#### [Exercise directions]
Update the rows below by swapping "Mostrar Mais" for "Ver Mais" and changing nothing else. Leave out the pictures.

#### [Stored data entries]
########
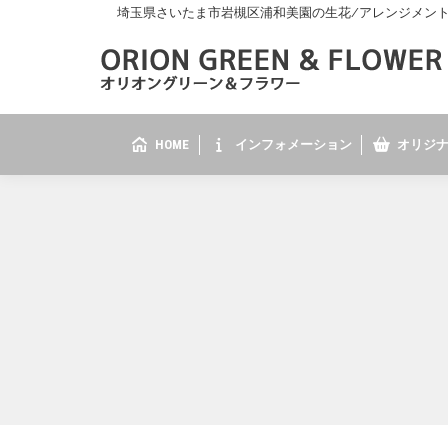
埼玉県さいたま市岩槻区浦和美園の生花/アレンジメント/花
HOME
インフォメーション
オリジナ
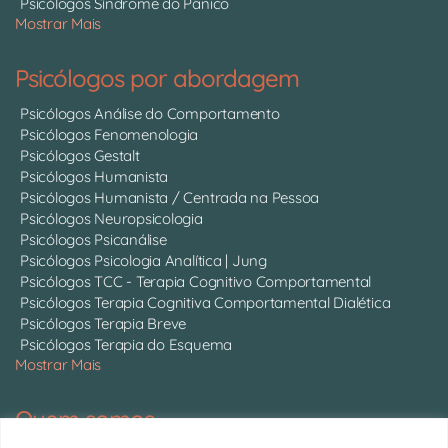
Psicólogos Síndrome do Pânico
Mostrar Mais
Psicólogos por abordagem
Psicólogos Análise do Comportamento
Psicólogos Fenomenologia
Psicólogos Gestalt
Psicólogos Humanista
Psicólogos Humanista / Centrada na Pessoa
Psicólogos Neuropsicologia
Psicólogos Psicanálise
Psicólogos Psicologia Analítica | Jung
Psicólogos TCC - Terapia Cognitivo Comportamental
Psicólogos Terapia Cognitiva Comportamental Dialética
Psicólogos Terapia Breve
Psicólogos Terapia do Esquema
Mostrar Mais
Quem somos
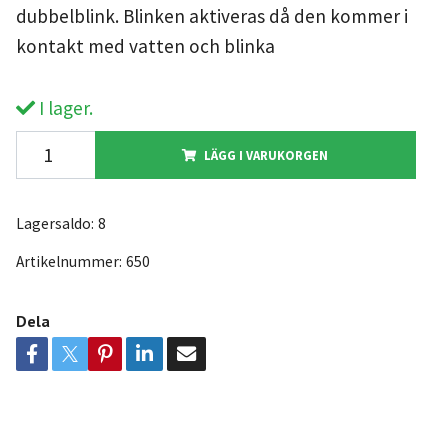
dubbelblink. Blinken aktiveras då den kommer i
kontakt med vatten och blinka
I lager.
LÄGG I VARUKORGEN
Lagersaldo:
8
Artikelnummer:
650
Dela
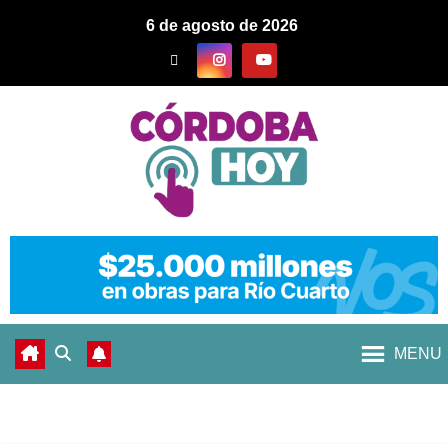
6 de agosto de 2026
MENU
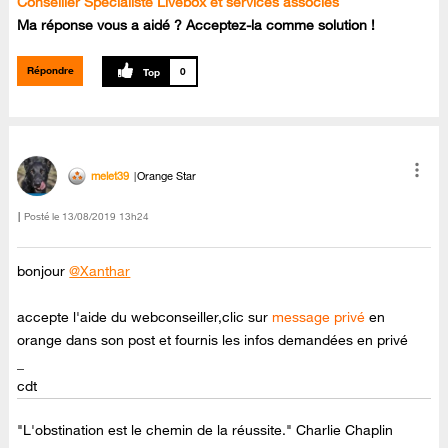
Conseiller Spécialiste Livebox et services associés
Ma réponse vous a aidé ? Acceptez-la comme solution !
Répondre
0
melet39
Orange Star
Posté le
‎13/08/2019
13h24
bonjour
@Xanthar
accepte l'aide du webconseiller,clic sur
message privé
en
orange dans son post et fournis les infos demandées en privé
_
cdt
"L'obstination est le chemin de la réussite." Charlie Chaplin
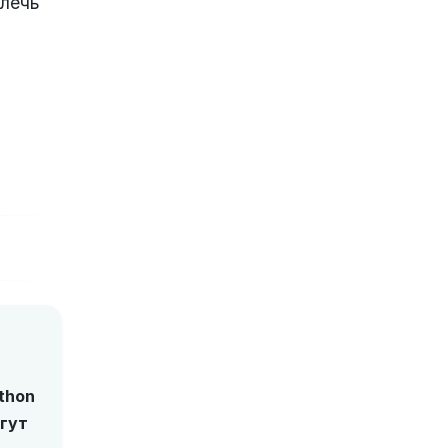
влечь
thon
гут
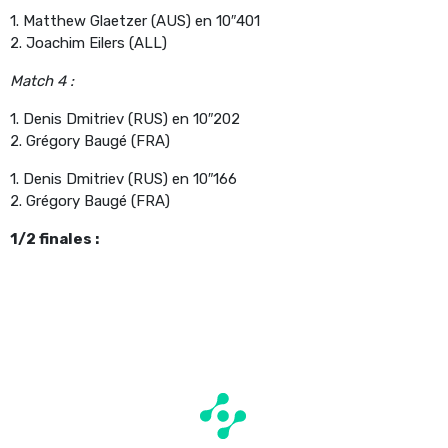
1. Matthew Glaetzer (AUS) en 10″401
2. Joachim Eilers (ALL)
Match 4 :
1. Denis Dmitriev (RUS) en 10″202
2. Grégory Baugé (FRA)
1. Denis Dmitriev (RUS) en 10″166
2. Grégory Baugé (FRA)
1/2 finales :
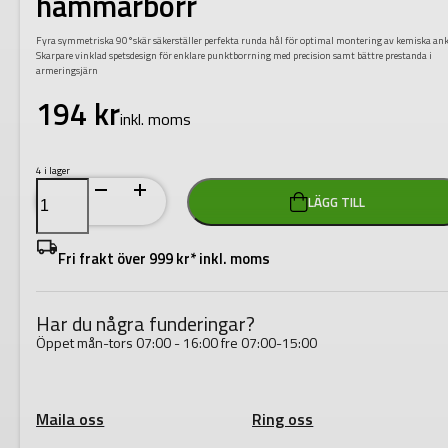
hammarborr
Fyra symmetriska 90°skär säkerställer perfekta runda hål för optimal montering av kemiska ank
Skarpare vinklad spetsdesign för enklare punktborrning med precision samt bättre prestanda i
armeringsjärn
194
kr
inkl. moms
4 i lager
Milwaukee
LÄGG TILL
SDS-
Plus
MX4
5
Fri frakt över 999 kr* inkl. moms
x
315
hammarborr
mängd
Har du några funderingar?
Öppet mån-tors 07:00 - 16:00 fre 07:00-15:00
Maila oss
Ring oss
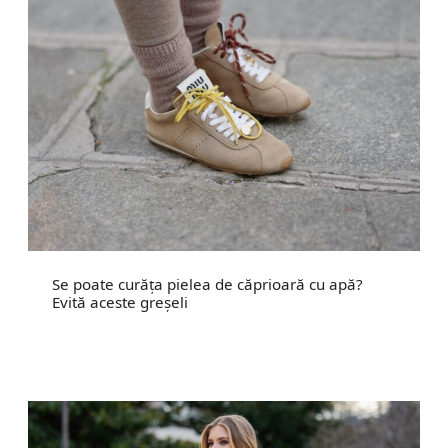
Se poate curăța pielea de căprioară cu apă?
Evită aceste greșeli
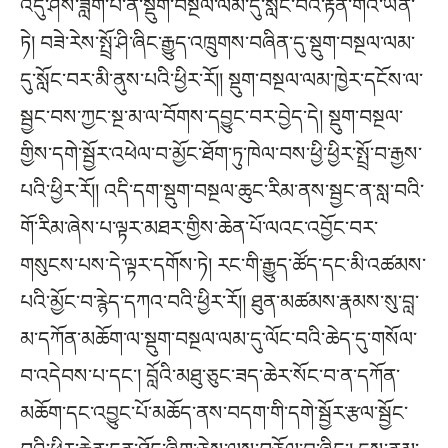
འདུ་ཤེས་ཟློག་པ་ནི་སྡུག་བསྔལ་ལམ་དུ་སློང་བའི་རྟེན་གའི་ཡིན་
ཏེ། བཟེ་རེས་སྤྲོ་ཤི་ཞིང་རྒྱུད་འཁྲུགས་བཞིན་དུ་སྡུག་བསྔལ་ལམ་
དུ་སློང་བར་མི་ནུས་པའི་ཕྱིར་རོ།། སྡུག་བསྔལ་ལམ་ཁྱེར་དངོས་ལ་
སྦྱང་བས་ཀྱང་སྔ་མ་ལ་བོགས་དབྱུང་བར་བྱེད་དེ། སྡུག་བསྔལ་
གྱིས་དགེ་སྦྱོར་འཕེལ་བ་མྱོང་ཐོག་ཏུ་ཁེལ་བས་ཕྱི་ཕྱིར་སྤྲོ་བ་རྒྱས་
པའི་ཕྱིར་རོ།། འདི་དག་སྡུག་བསྔལ་ཆུང་རིམ་ནས་སྦྱང་ན་སླ་བའི་
གོ་རིམ་ཞེས་པ་ལྟར་མཐར་གྱིས་ཆེན་པོ་ལའང་འབྱོང་བར་
གསུངས་པས་དེ་ལྟར་དགོས་ཏེ། རང་གི་རྒྱུད་ཚོད་དང་མི་འཚམས་
པའི་མྱོང་བ་རྙེད་དཀའ་བའི་ཕྱིར་རོ།། ཐུན་མཚམས་རྣམས་སུ་བླ་
མ་དཀོན་མཆོག་ལ་སྡུག་བསྔལ་ལམ་དུ་ལོང་བའི་ཆེད་དུ་གསོལ་
བ་འདེབས་པ་དང༌། བློའི་མཐུ་ཅུང་ཟད་ཆེར་སོང་བ་ན་དཀོན་
མཆོག་དང་འབྱུང་པོ་མཆོད་ནས་བདག་གི་དགེ་སྦྱོར་རྩལ་སྦྱོང་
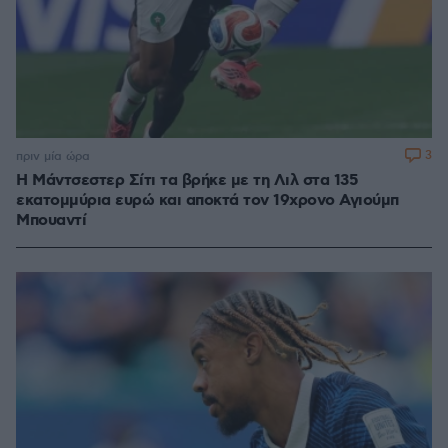
3
πριν μία ώρα
Η Μάντσεστερ Σίτι τα βρήκε με τη Λιλ στα 135
εκατομμύρια ευρώ και αποκτά τον 19χρονο Αγιούμπ
Μπουαντί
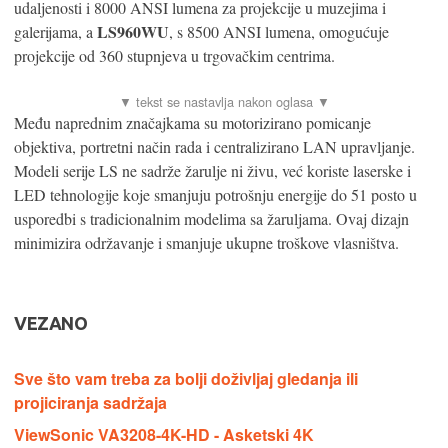
udaljenosti i 8000 ANSI lumena za projekcije u muzejima i
LS960WU
galerijama, a
, s 8500 ANSI lumena, omogućuje
projekcije od 360 stupnjeva u trgovačkim centrima.
Među naprednim značajkama su motorizirano pomicanje
objektiva, portretni način rada i centralizirano LAN upravljanje.
Modeli serije LS ne sadrže žarulje ni živu, već koriste laserske i
LED tehnologije koje smanjuju potrošnju energije do 51 posto u
usporedbi s tradicionalnim modelima sa žaruljama. Ovaj dizajn
minimizira održavanje i smanjuje ukupne troškove vlasništva.
VEZANO
Sve što vam treba za bolji doživljaj gledanja ili
projiciranja sadržaja
ViewSonic VA3208-4K-HD - Asketski 4K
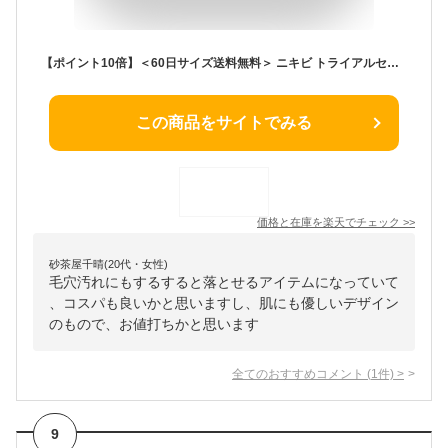
【ポイント10倍】＜60日サイズ送料無料＞ ニキビ トライアルセット 選べるサイズ(30日/60日) ニキビケア スキンケアセット 毛穴 毛穴汚れ 肌荒れ 大人 乾燥肌 ニキビ跡 ニキビ 薬 洗顔料 洗顔 化粧水 保湿 クリーム お試し 薬用 医薬部外品
この商品をサイトでみる
価格と在庫を
楽天
でチェック
>>
砂茶屋千晴(20代・女性)
毛穴汚れにもするすると落とせるアイテムになっていて
、コスパも良いかと思いますし、肌にも優しいデザイン
のもので、お値打ちかと思います
全てのおすすめコメント
(
1
件)
>
9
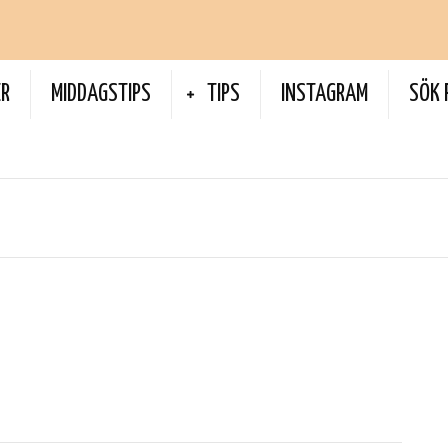
ER
MIDDAGSTIPS
TIPS
INSTAGRAM
SÖK 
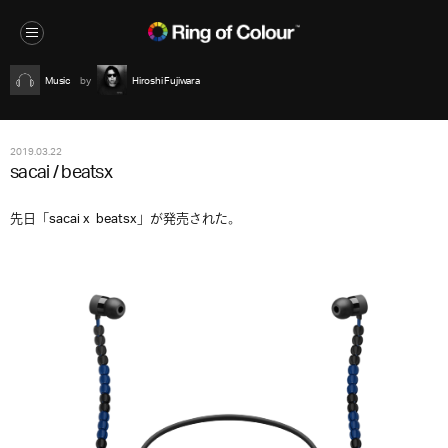
Music
Hiroshi Fujiwara
2019.03.22
sacai / beatsx
先日「sacai x beatsx」が発売された。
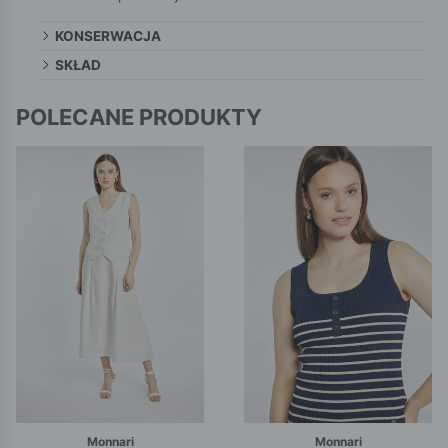
KONSERWACJA
SKŁAD
POLECANE PRODUKTY
Monnari
Monnari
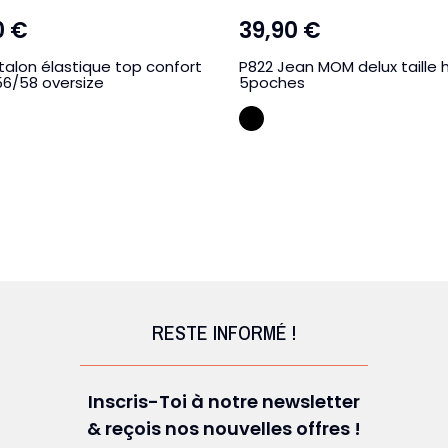
0 €
39,90 €
talon élastique top confort
P822 Jean MOM delux taille 
56/58 oversize
5poches
LINE
Creme
RESTE INFORMÉ !
Inscris-Toi à notre newsletter
& reçois nos nouvelles offres !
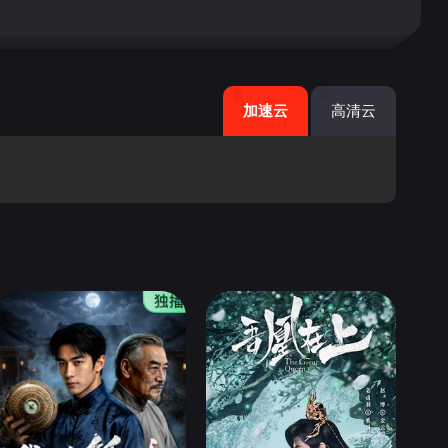
加速云
高清云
########
#### [Expected output]
埼玉県さいたま市岩槻区浦和美園の生花/アレンジメント/花
HOME
インフォメーション
オリジナ
Psicólogos Síndrome do Pânico
Ver Mais
Psicólogos por abordagem
Psicólogos Análise do Comportamento
Psicólogos Fenomenologia
Psicólogos Gestalt
Psicólogos Humanista
Psicólogos Humanista / Centrada na Pessoa
Psicólogos Neuropsicologia
Psicólogos Psicanálise
Psicólogos Psicologia Analítica | Jung
Psicólogos TCC - Terapia Cognitivo Comportamental
Psicólogos Terapia Cognitiva Comportamental Dialética
Psicólogos Terapia Breve
Psicólogos Terapia do Esquema
Ver Mais
Quem somos
dubbelblink. Blinken aktiveras då den kommer i
kontakt med vatten och blinka
I lager.
LÄGG I VARUKORGEN
Lagersaldo:
8
Artikelnummer:
650
Dela
6 de agosto de 2026
MENU
Conseiller Spécialiste Livebox et services associés
Ma réponse vous a aidé ? Acceptez-la comme solution !
Répondre
0
melet39
Orange Star
Posté le
‎13/08/2019
13h24
bonjour
@Xanthar
accepte l'aide du webconseiller,clic sur
message privé
en
orange dans son post et fournis les infos demandées en privé
_
cdt
"L'obstination est le chemin de la réussite." Charlie Chaplin
влечь
thon
гут
1. Matthew Glaetzer (AUS) en 10″401
2. Joachim Eilers (ALL)
Match 4 :
1. Denis Dmitriev (RUS) en 10″202
2. Grégory Baugé (FRA)
1. Denis Dmitriev (RUS) en 10″166
2. Grégory Baugé (FRA)
1/2 finales :
hammarborr
Fyra symmetriska 90°skär säkerställer perfekta runda hål för optimal montering av kemiska ank
Skarpare vinklad spetsdesign för enklare punktborrning med precision samt bättre prestanda i
armeringsjärn
194
kr
inkl. moms
4 i lager
Milwaukee
LÄGG TILL
SDS-
Plus
MX4
5
Fri frakt över 999 kr* inkl. moms
x
315
hammarborr
mängd
Har du några funderingar?
Öppet mån-tors 07:00 - 16:00 fre 07:00-15:00
Maila oss
Ring oss
Se poate curăța pielea de căprioară cu apă?
Evită aceste greșeli
འདུ་ཤེས་ཟློག་པ་ནི་སྡུག་བསྔལ་ལམ་དུ་སློང་བའི་རྟེན་གའི་ཡིན་
ཏེ། བཟེ་རེས་སྤྲོ་ཤི་ཞིང་རྒྱུད་འཁྲུགས་བཞིན་དུ་སྡུག་བསྔལ་ལམ་
དུ་སློང་བར་མི་ནུས་པའི་ཕྱིར་རོ།། སྡུག་བསྔལ་ལམ་ཁྱེར་དངོས་ལ་
སྦྱང་བས་ཀྱང་སྔ་མ་ལ་བོགས་དབྱུང་བར་བྱེད་དེ། སྡུག་བསྔལ་
གྱིས་དགེ་སྦྱོར་འཕེལ་བ་མྱོང་ཐོག་ཏུ་ཁེལ་བས་ཕྱི་ཕྱིར་སྤྲོ་བ་རྒྱས་
པའི་ཕྱིར་རོ།། འདི་དག་སྡུག་བསྔལ་ཆུང་རིམ་ནས་སྦྱང་ན་སླ་བའི་
གོ་རིམ་ཞེས་པ་ལྟར་མཐར་གྱིས་ཆེན་པོ་ལའང་འབྱོང་བར་
གསུངས་པས་དེ་ལྟར་དགོས་ཏེ། རང་གི་རྒྱུད་ཚོད་དང་མི་འཚམས་
པའི་མྱོང་བ་རྙེད་དཀའ་བའི་ཕྱིར་རོ།། ཐུན་མཚམས་རྣམས་སུ་བླ་
མ་དཀོན་མཆོག་ལ་སྡུག་བསྔལ་ལམ་དུ་ལོང་བའི་ཆེད་དུ་གསོལ་
བ་འདེབས་པ་དང༌། བློའི་མཐུ་ཅུང་ཟད་ཆེར་སོང་བ་ན་དཀོན་
མཆོག་དང་འབྱུང་པོ་མཆོད་ནས་བདག་གི་དགེ་སྦྱོར་རྩལ་སྦྱོང་
3
πριν μία ώρα
Η Μάντσεστερ Σίτι τα βρήκε με τη Λιλ στα 135
εκατομμύρια ευρώ και αποκτά τον 19χρονο Αγιούμπ
Μπουαντί
udaljenosti i 8000 ANSI lumena za projekcije u muzejima i
LS960WU
galerijama, a
, s 8500 ANSI lumena, omogućuje
projekcije od 360 stupnjeva u trgovačkim centrima.
Među naprednim značajkama su motorizirano pomicanje
objektiva, portretni način rada i centralizirano LAN upravljanje.
Modeli serije LS ne sadrže žarulje ni živu, već koriste laserske i
LED tehnologije koje smanjuju potrošnju energije do 51 posto u
usporedbi s tradicionalnim modelima sa žaruljama. Ovaj dizajn
minimizira održavanje i smanjuje ukupne troškove vlasništva.
VEZANO
Sve što vam treba za bolji doživljaj gledanja ili
projiciranja sadržaja
ViewSonic VA3208-4K-HD - Asketski 4K
【ポイント10倍】＜60日サイズ送料無料＞ ニキビ トライアルセット 選べるサイズ(30日/60日) ニキビケア スキンケアセット 毛穴 毛穴汚れ 肌荒れ 大人 乾燥肌 ニキビ跡 ニキビ 薬 洗顔料 洗顔 化粧水 保湿 クリーム お試し 薬用 医薬部外品
この商品をサイトでみる
価格と在庫を
楽天
でチェック
>>
砂茶屋千晴(20代・女性)
毛穴汚れにもするすると落とせるアイテムになっていて
、コスパも良いかと思いますし、肌にも優しいデザイン
のもので、お値打ちかと思います
全てのおすすめコメント
(
1
件)
>
9
ER
MIDDAGSTIPS
TIPS
INSTAGRAM
SÖK 
Music
Hiroshi Fujiwara
2019.03.22
sacai / beatsx
先日「sacai x beatsx」が発売された。
KONSERWACJA
SKŁAD
POLECANE PRODUKTY
Monnari
Monnari
0 €
39,90 €
talon élastique top confort
P822 Jean MOM delux taille 
56/58 oversize
5poches
LINE
Creme
RESTE INFORMÉ !
Inscris-Toi à notre newsletter
& reçois nos nouvelles offres !
加速云
高清云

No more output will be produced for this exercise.